■ **HOW TO COMPLETE THIS TASK**:
Reproduce, character for character, the lines below from the first through the one with "Denis Parra and Shaghayegh Sahebi". Leave pictures out.

[Saved data entries]
★ ★ ★ ★

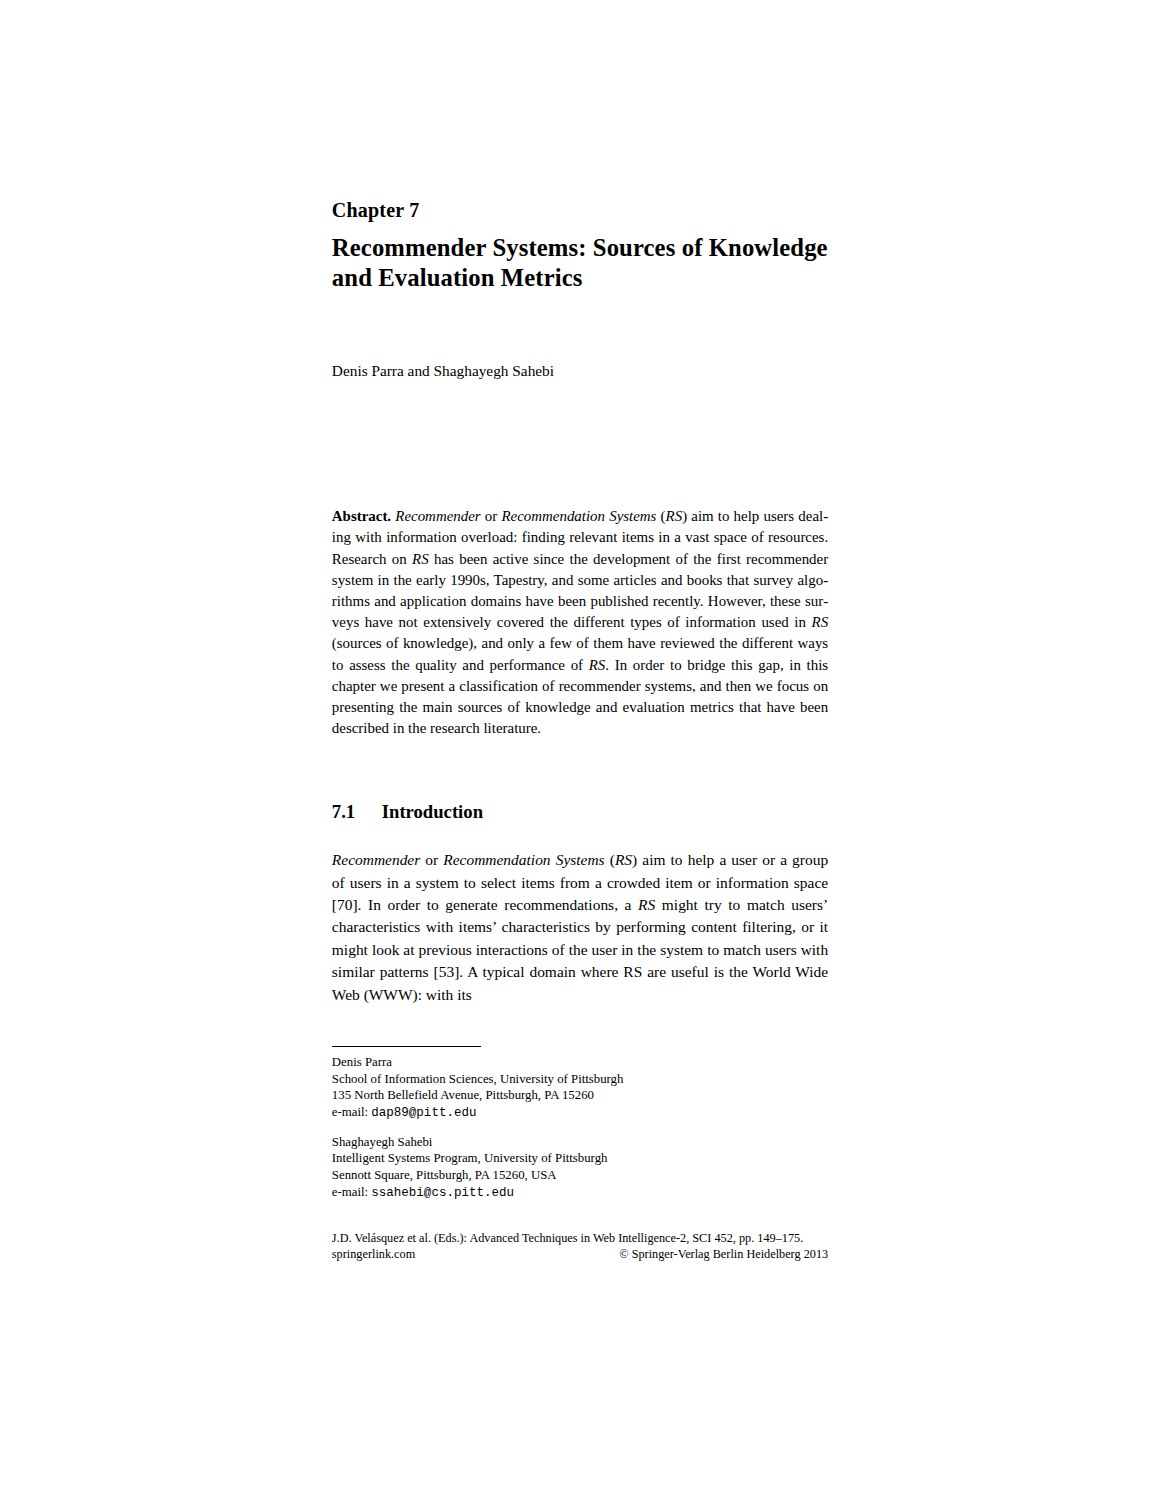Chapter 7
Recommender Systems: Sources of Knowledge
and Evaluation Metrics
Denis Parra and Shaghayegh Sahebi
Abstract. Recommender or Recommendation Systems (RS) aim to help users dealing with information overload: finding relevant items in a vast space of resources. Research on RS has been active since the development of the first recommender system in the early 1990s, Tapestry, and some articles and books that survey algorithms and application domains have been published recently. However, these surveys have not extensively covered the different types of information used in RS (sources of knowledge), and only a few of them have reviewed the different ways to assess the quality and performance of RS. In order to bridge this gap, in this chapter we present a classification of recommender systems, and then we focus on presenting the main sources of knowledge and evaluation metrics that have been described in the research literature.
7.1 Introduction
Recommender or Recommendation Systems (RS) aim to help a user or a group of users in a system to select items from a crowded item or information space [70]. In order to generate recommendations, a RS might try to match users’ characteristics with items’ characteristics by performing content filtering, or it might look at previous interactions of the user in the system to match users with similar patterns [53]. A typical domain where RS are useful is the World Wide Web (WWW): with its
Denis Parra School of Information Sciences, University of Pittsburgh
135 North Bellefield Avenue, Pittsburgh, PA 15260
e-mail: dap89@pitt.edu
Shaghayegh Sahebi Intelligent Systems Program, University of Pittsburgh
Sennott Square, Pittsburgh, PA 15260, USA
e-mail: ssahebi@cs.pitt.edu
J.D. Velásquez et al. (Eds.): Advanced Techniques in Web Intelligence-2, SCI 452, pp. 149–175.
springerlink.com © Springer-Verlag Berlin Heidelberg 2013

★ ★ ★ ★

■ **ANSWER TO THE PROBLEM**:
Chapter 7
Recommender Systems: Sources of Knowledge
and Evaluation Metrics
Denis Parra and Shaghayegh Sahebi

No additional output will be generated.